Staff in prediction
Former England international player turned broadcaster Gary Lineker famously said “Football is a simple game; 22 men chase a ball for 90 minutes and at the end, the Germans always win.” That proved true for the 2014 World Cup, with a late German goal securing a 1-0 win over Argentina.
Towards the end of March, we posted predictions for the final ordering of teams in the World Cup, based on Ranker’s re-ranks and voting data. During the tournament, we posted an update, including comparisons with predictions made by FiveThirtyEight and Betfair. With the dust settled in Brazil (and the fireworks in Berlin shelved), it is time to do a final evaluation.
Our prediction was a little different from many others, in that we tried to predict the entire final ordering of all 32 teams. This is different from sites like Betfair, which provided an ordering in terms of the predicted probability each team would be the overall winner. In order to assess our order against the true final result, we used a standard statistical measure called partial tau. It is basically an error measure — 0 would be a perfect prediction, and the larger the value grows the worse the prediction — based on how many “swaps” of a predicted order need to be made to arrive at the true order. The “partial” part of partial tau allows for the fact that the final result of the tournament is not a strict ordering. While the final and 3rd place play-off determined the order of the first four teams: Germany, Argentina, the Netherlands, and Brazil, other groups of teams are effectively tied from then on.

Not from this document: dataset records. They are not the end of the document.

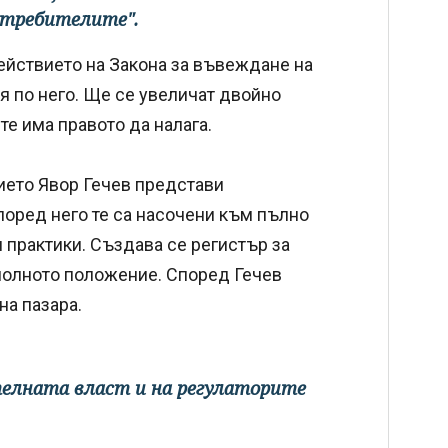
отребителите".
йствието на Закона за въвеждане на
я по него. Ще се увеличат двойно
те има правото да налага.
ието Явор Гечев представи
поред него те са насочени към пълно
 практики. Създава се регистър за
полното положение. Според Гечев
на пазара.
телната власт и на регулаторите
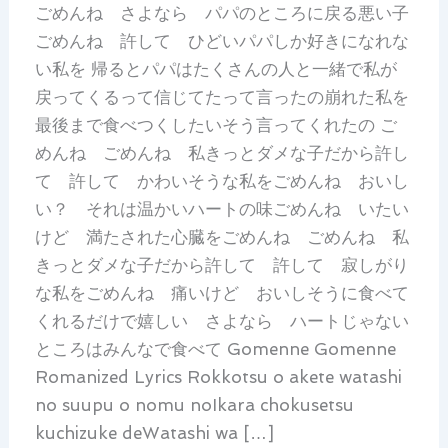
ごめんね さよなら パパのところに戻る悪い子
ごめんね 許して ひどいパパしか好きになれな
い私を 帰るとパパはたくさんの人と一緒で私が
戻ってくるって信じてたって言ったの崩れた私を
最後まで食べつくしたいそう言ってくれたの ご
めんね ごめんね 私きっとダメな子だから許し
て 許して かわいそうな私をごめんね おいし
い？ それは温かいハートの味ごめんね いたい
けど 満たされた心臓をごめんね ごめんね 私
きっとダメな子だから許して 許して 寂しがり
な私をごめんね 痛いけど おいしそうに食べて
くれるだけで嬉しい さよなら ハートじゃない
ところはみんなで食べて Gomenne Gomenne
Romanized Lyrics Rokkotsu o akete watashi
no suupu o nomu noIkara chokusetsu
kuchizuke deWatashi wa […]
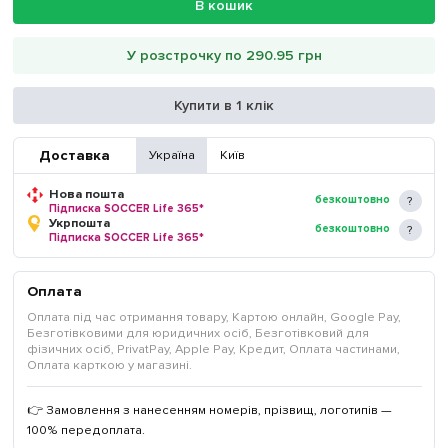
В кошик
У розстрочку по 290.95 грн
Купити в 1 клік
Доставка
Україна
Київ
Нова пошта
безкоштовно
Підписка SOCCER Life 365*
Укрпошта
безкоштовно
Підписка SOCCER Life 365*
Оплата
Оплата під час отримання товару, Картою онлайн, Google Pay,
Безготівковими для юридичних осіб, Безготівковий для
фізичних осіб, PrivatPay, Apple Pay, Кредит, Оплата частинами,
Оплата карткою у магазині.
👉 Замовлення з нанесенням номерів, прізвищ, логотипів —
100% передоплата.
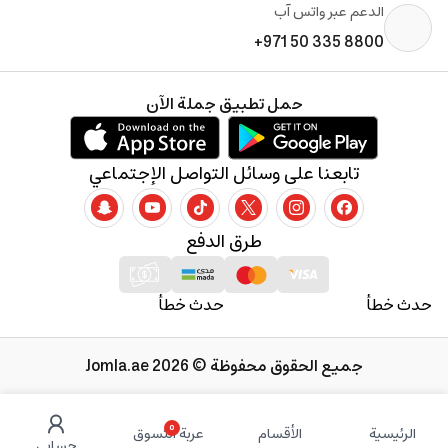
الدعم عبر واتس آب
+971 50 335 8800
حمل تطبيق جملة الآن
تابعنا على وسائل التواصل الإجتماعي
طرق الدفع
حدث خطأ
حدث خطأ
جميع الحقوق محفوظة © 2026 Jomla.ae
0
الرئيسية
الأقسام
عربة التسوق
حسابي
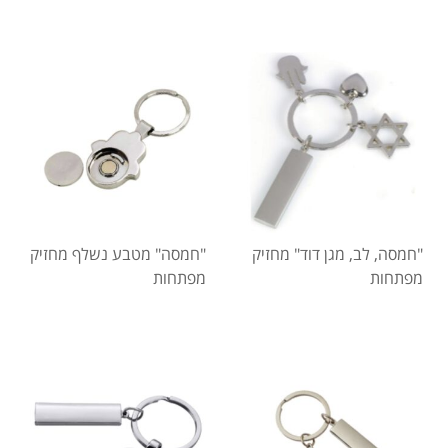
"חמסה, לב, מגן דוד" מחזיק
"חמסה" מטבע נשלף מחזיק
מפתחות
מפתחות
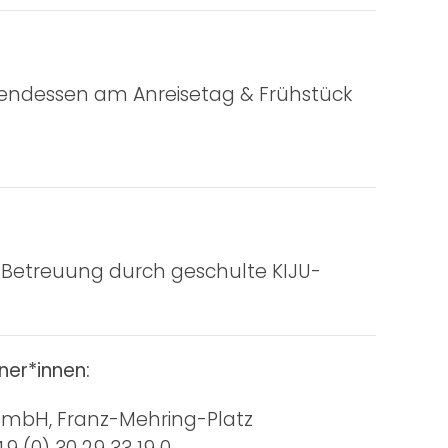
bendessen am Anreisetag & Frühstück
Betreuung durch geschulte KIJU-
ner*innen:
 GmbH, Franz-Mehring-Platz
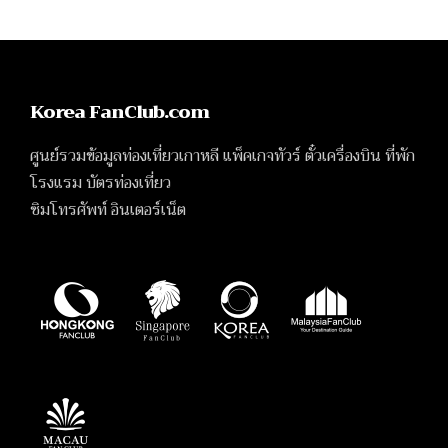
Korea FanClub.com
ศูนย์รวมข้อมูลท่องเที่ยวเกาหลี แพ็คเกจทัวร์ ตั๋วเครื่องบิน ที่พัก
โรงแรม บัตรท่องเที่ยว
ซิมโทรศัพท์ อินเตอร์เน็ต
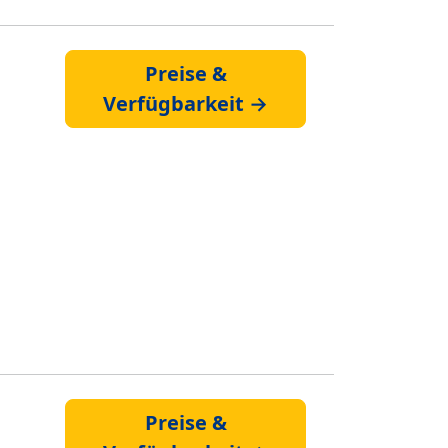
Preise &
Verfügbarkeit →
Preise &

All of the teams eliminated in the quarter finals can be regarded as having finished in equal fifth place. All of the teams eliminated in the first game past the group stage finished equal sixth. And all of the 32 teams eliminated in group play finished equal last.
The model we used to make our predictions involved three sources of information. The first was the ranks and re-ranks provided by users. The second was the up and down votes provided by users. The third was the bracket structure of the tournament itself. As we emphasized in our original post, the initial group stage structure of the World Cup provides strong constraints on where teams can and cannot finish in the final order. Thus, we were interested to test how our model predictions depended on each sources of information. This lead to a total of 8 separate models
- Random: Using no information, but just placing all 32 teams in a random order.

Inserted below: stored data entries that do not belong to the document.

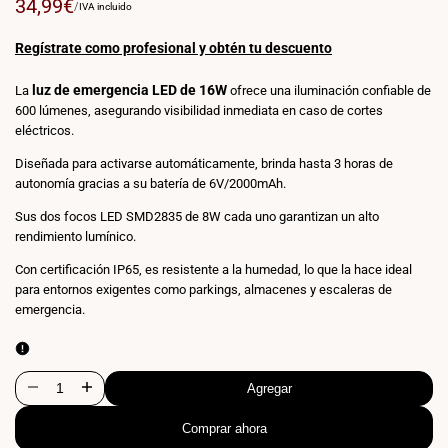
Precio
34,99€
PRECIO
POR
/
IVA incluido
POR
de
UNIDAD
venta
Regístrate como profesional y obtén tu descuento
luz de emergencia LED de 16W
La
ofrece una iluminación confiable de
600 lúmenes, asegurando visibilidad inmediata en caso de cortes
eléctricos.
Diseñada para activarse automáticamente, brinda hasta 3 horas de
autonomía gracias a su batería de 6V/2000mAh.
Sus dos focos LED SMD2835 de 8W cada uno garantizan un alto
rendimiento lumínico.
Con certificación IP65, es resistente a la humedad, lo que la hace ideal
para entornos exigentes como parkings, almacenes y escaleras de
emergencia.
Agregar
Disminuir
Aumentar
Comprar ahora
cantidad
cantidad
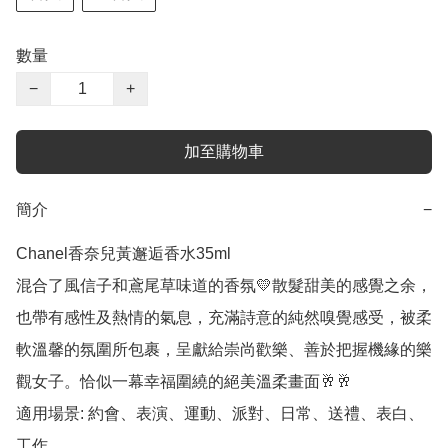
數量
−
+
加至購物車
簡介
−
Chanel香奈兒黃邂逅香水35ml

混合了風信子和鳶尾草味道的香氛💛散髮甜美的感覺之余，
也帶有感性及熱情的氣息，充滿詩意的純然嗅覺感受，被柔
軟溫馨的氛圍所包裹，呈獻給崇尚歡樂、善於把握機緣的樂
觀女子。恰似一幕幸福圍繞的絕美溫柔畫面🥂🥂

適用場景: 約會、表演、運動、派對、日常、送禮、表白、
工作
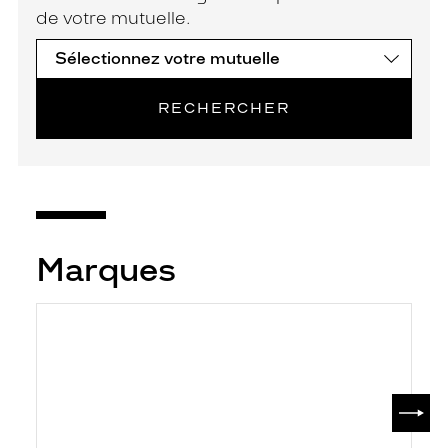
de votre mutuelle.
RECHERCHER
Marques
SUIV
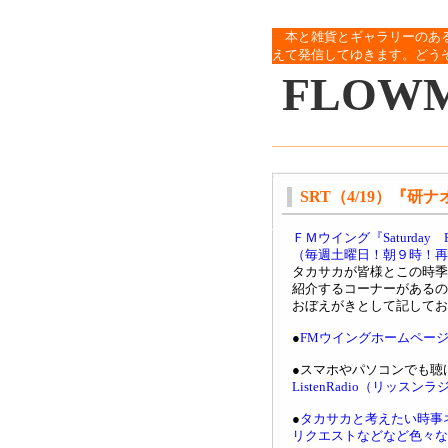
本と雑貨とギャラリーのあ
えて発信してゆきます。どう
FLOW
SRT（4/19）『研
ＦＭウイング『Saturday 
（毎週土曜日！朝９時！再
タカサカが皆様とこの時季
紹介するコーナーがあるの
おぼえがきとして記してお
●
FMウイングホームペー
●スマホやパソコンでも聴
ListenRadio（リッスン
●
タカサカと考えたい時事
リクエストなどなど色々な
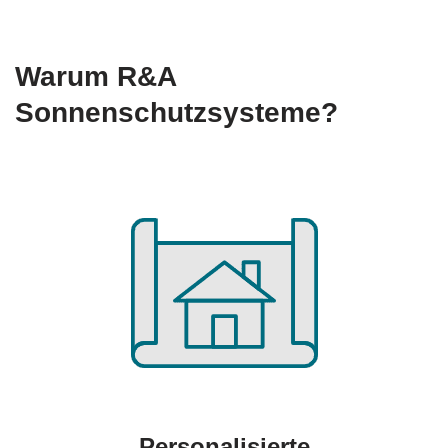
Warum R&A
Sonnenschutzsysteme?
Personalisierte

- Bracket: Using no information beyond the bracket structure, placing all the teams in an order that was a possible finish, but treating each game as a coin toss.
- Rank: Using just the ranking data.
- Vote: Using just the voting data.
- Rank+Vote: Using the ranking and voting data, but not the bracket structure.

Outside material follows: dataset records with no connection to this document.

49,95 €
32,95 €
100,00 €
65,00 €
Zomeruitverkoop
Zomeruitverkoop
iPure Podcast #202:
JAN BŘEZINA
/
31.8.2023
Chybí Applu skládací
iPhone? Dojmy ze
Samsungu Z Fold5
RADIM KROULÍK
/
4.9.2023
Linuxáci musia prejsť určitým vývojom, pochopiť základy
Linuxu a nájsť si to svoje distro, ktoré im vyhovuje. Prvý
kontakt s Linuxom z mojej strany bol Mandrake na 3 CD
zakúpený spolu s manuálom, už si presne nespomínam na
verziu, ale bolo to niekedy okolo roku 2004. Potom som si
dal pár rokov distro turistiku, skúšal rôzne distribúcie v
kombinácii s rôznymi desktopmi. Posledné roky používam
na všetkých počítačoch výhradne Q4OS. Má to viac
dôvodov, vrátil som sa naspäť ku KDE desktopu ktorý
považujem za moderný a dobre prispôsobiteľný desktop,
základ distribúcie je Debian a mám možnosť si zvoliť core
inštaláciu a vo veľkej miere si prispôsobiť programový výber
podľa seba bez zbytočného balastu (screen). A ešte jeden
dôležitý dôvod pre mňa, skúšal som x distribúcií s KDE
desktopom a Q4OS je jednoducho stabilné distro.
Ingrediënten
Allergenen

- Bracket+Vote: Using the voting data and bracket structure, but not the ranking data.
- Bracket+Rank: Using the ranking data and bracket structure, but not the voting data.
- Rank+Vote+Bracket: Using all of the information, as per the predictions made in our March blog post.
We also considered the Betfair and FiveThirtyEight rankings, as well as the Ranker Ultimate List at the start of the tournament, as interesting (but maybe slightly unfair, given their different goals) comparisons. The partial taus for all these predictions, with those based on less information on the left, and those based on more information on the right, are shown in the graph below. Remember, lower is better.
The prediction we made using the votes, ranks, and bracket structure out-performed Betfair, FiveThirtyEight, and the Ranker Ultimate List. This is almost certainly because of the use of the bracket information. Interestingly, just using the ranking and bracket structure information, but not the votes, resulted in a slightly better prediction. It seems as if our modeling needs to improve how it benefits from using both ranking and voting data. The Rank+Vote prediction was worse than either source alone. It is also interesting to note that the Bracket information by itself is not useful — it performs almost as poorly as a random order — but it is powerful when combined with people’s opinions, as the improvement from Rank to Bracket+Rank and from Vote to Bracket+Vote show.